=== Section Start ===
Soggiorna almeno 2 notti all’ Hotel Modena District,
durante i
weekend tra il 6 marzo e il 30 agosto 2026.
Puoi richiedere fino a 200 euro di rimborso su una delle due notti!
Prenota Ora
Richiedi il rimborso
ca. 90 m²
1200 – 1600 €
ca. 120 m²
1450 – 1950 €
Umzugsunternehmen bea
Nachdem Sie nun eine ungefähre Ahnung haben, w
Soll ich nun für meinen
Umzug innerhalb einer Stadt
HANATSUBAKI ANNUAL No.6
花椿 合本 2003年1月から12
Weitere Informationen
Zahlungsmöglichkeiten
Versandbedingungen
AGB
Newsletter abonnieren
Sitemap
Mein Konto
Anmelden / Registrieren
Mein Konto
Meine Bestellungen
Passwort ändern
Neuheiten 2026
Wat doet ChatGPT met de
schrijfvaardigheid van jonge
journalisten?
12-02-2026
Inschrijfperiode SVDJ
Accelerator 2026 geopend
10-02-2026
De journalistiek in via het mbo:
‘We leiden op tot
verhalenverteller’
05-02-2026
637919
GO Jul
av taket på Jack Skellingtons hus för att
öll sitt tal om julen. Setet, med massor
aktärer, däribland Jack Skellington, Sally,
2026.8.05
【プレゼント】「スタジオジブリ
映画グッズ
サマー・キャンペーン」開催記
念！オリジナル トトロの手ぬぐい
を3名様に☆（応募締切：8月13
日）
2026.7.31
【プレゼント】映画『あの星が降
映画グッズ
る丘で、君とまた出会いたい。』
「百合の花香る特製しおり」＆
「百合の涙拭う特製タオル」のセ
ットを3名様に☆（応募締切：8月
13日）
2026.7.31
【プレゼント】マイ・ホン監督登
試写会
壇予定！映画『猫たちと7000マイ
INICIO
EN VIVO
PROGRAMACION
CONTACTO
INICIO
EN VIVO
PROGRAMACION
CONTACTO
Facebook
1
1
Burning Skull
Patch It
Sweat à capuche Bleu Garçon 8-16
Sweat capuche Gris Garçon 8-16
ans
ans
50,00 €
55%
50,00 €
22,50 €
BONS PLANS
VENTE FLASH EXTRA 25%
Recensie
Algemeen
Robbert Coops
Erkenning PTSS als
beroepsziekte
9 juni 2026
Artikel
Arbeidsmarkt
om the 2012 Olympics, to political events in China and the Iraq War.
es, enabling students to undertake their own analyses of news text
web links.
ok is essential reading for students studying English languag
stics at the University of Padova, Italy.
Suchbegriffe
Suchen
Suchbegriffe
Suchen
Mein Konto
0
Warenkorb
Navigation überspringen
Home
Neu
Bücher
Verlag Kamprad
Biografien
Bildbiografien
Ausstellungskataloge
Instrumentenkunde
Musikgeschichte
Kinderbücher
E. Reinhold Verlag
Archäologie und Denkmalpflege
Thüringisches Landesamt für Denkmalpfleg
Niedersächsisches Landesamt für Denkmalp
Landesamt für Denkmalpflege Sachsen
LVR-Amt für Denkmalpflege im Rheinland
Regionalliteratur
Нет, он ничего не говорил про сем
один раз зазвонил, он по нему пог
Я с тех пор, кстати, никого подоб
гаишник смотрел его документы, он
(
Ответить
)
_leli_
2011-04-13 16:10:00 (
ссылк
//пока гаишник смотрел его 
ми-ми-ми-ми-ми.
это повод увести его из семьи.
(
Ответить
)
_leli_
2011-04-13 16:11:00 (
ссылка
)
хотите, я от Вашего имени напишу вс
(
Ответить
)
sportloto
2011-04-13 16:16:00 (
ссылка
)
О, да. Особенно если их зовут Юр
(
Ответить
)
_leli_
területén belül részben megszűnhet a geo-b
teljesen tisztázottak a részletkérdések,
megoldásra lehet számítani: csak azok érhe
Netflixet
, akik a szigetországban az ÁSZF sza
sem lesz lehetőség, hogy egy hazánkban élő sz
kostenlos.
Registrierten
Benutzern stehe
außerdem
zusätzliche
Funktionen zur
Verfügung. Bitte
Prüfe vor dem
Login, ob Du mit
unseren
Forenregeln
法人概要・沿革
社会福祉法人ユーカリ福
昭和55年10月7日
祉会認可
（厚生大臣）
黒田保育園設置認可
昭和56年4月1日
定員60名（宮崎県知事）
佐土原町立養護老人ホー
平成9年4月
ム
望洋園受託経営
=== Section End ===
» About this task:
Once you have read the records, repeat them all exactly.

» Output of the exercise:
Soggiorna almeno 2 notti all’ Hotel Modena District,
durante i
weekend tra il 6 marzo e il 30 agosto 2026.
Puoi richiedere fino a 200 euro di rimborso su una delle due notti!
Prenota Ora
Richiedi il rimborso
ca. 90 m²
1200 – 1600 €
ca. 120 m²
1450 – 1950 €
Umzugsunternehmen bea
Nachdem Sie nun eine ungefähre Ahnung haben, w
Soll ich nun für meinen
Umzug innerhalb einer Stadt
HANATSUBAKI ANNUAL No.6
花椿 合本 2003年1月から12
Weitere Informationen
Zahlungsmöglichkeiten
Versandbedingungen
AGB
Newsletter abonnieren
Sitemap
Mein Konto
Anmelden / Registrieren
Mein Konto
Meine Bestellungen
Passwort ändern
Neuheiten 2026
Wat doet ChatGPT met de
schrijfvaardigheid van jonge
journalisten?
12-02-2026
Inschrijfperiode SVDJ
Accelerator 2026 geopend
10-02-2026
De journalistiek in via het mbo:
‘We leiden op tot
verhalenverteller’
05-02-2026
637919
GO Jul
av taket på Jack Skellingtons hus för att
öll sitt tal om julen. Setet, med massor
aktärer, däribland Jack Skellington, Sally,
2026.8.05
【プレゼント】「スタジオジブリ
映画グッズ
サマー・キャンペーン」開催記
念！オリジナル トトロの手ぬぐい
を3名様に☆（応募締切：8月13
日）
2026.7.31
【プレゼント】映画『あの星が降
映画グッズ
る丘で、君とまた出会いたい。』
「百合の花香る特製しおり」＆
「百合の涙拭う特製タオル」のセ
ットを3名様に☆（応募締切：8月
13日）
2026.7.31
【プレゼント】マイ・ホン監督登
試写会
壇予定！映画『猫たちと7000マイ
INICIO
EN VIVO
PROGRAMACION
CONTACTO
INICIO
EN VIVO
PROGRAMACION
CONTACTO
Facebook
1
1
Burning Skull
Patch It
Sweat à capuche Bleu Garçon 8-16
Sweat capuche Gris Garçon 8-16
ans
ans
50,00 €
55%
50,00 €
22,50 €
BONS PLANS
VENTE FLASH EXTRA 25%
Recensie
Algemeen
Robbert Coops
Erkenning PTSS als
beroepsziekte
9 juni 2026
Artikel
Arbeidsmarkt
om the 2012 Olympics, to political events in China and the Iraq War.
es, enabling students to undertake their own analyses of news text
web links.
ok is essential reading for students studying English languag
stics at the University of Padova, Italy.
Suchbegriffe
Suchen
Suchbegriffe
Suchen
Mein Konto
0
Warenkorb
Navigation überspringen
Home
Neu
Bücher
Verlag Kamprad
Biografien
Bildbiografien
Ausstellungskataloge
Instrumentenkunde
Musikgeschichte
Kinderbücher
E. Reinhold Verlag
Archäologie und Denkmalpflege
Thüringisches Landesamt für Denkmalpfleg
Niedersächsisches Landesamt für Denkmalp
Landesamt für Denkmalpflege Sachsen
LVR-Amt für Denkmalpflege im Rheinland
Regionalliteratur
Нет, он ничего не говорил про сем
один раз зазвонил, он по нему пог
Я с тех пор, кстати, никого подоб
гаишник смотрел его документы, он
(
Ответить
)
_leli_
2011-04-13 16:10:00 (
ссылк
//пока гаишник смотрел его 
ми-ми-ми-ми-ми.
это повод увести его из семьи.
(
Ответить
)
_leli_
2011-04-13 16:11:00 (
ссылка
)
хотите, я от Вашего имени напишу вс
(
Ответить
)
sportloto
2011-04-13 16:16:00 (
ссылка
)
О, да. Особенно если их зовут Юр
(
Ответить
)
_leli_
területén belül részben megszűnhet a geo-b
teljesen tisztázottak a részletkérdések,
megoldásra lehet számítani: csak azok érhe
Netflixet
, akik a szigetországban az ÁSZF sza
sem lesz lehetőség, hogy egy hazánkban élő sz
kostenlos.
Registrierten
Benutzern stehe
außerdem
zusätzliche
Funktionen zur
Verfügung. Bitte
Prüfe vor dem
Login, ob Du mit
unseren
Forenregeln
法人概要・沿革
社会福祉法人ユーカリ福
昭和55年10月7日
祉会認可
（厚生大臣）
黒田保育園設置認可
昭和56年4月1日
定員60名（宮崎県知事）
佐土原町立養護老人ホー
平成9年4月
ム
望洋園受託経営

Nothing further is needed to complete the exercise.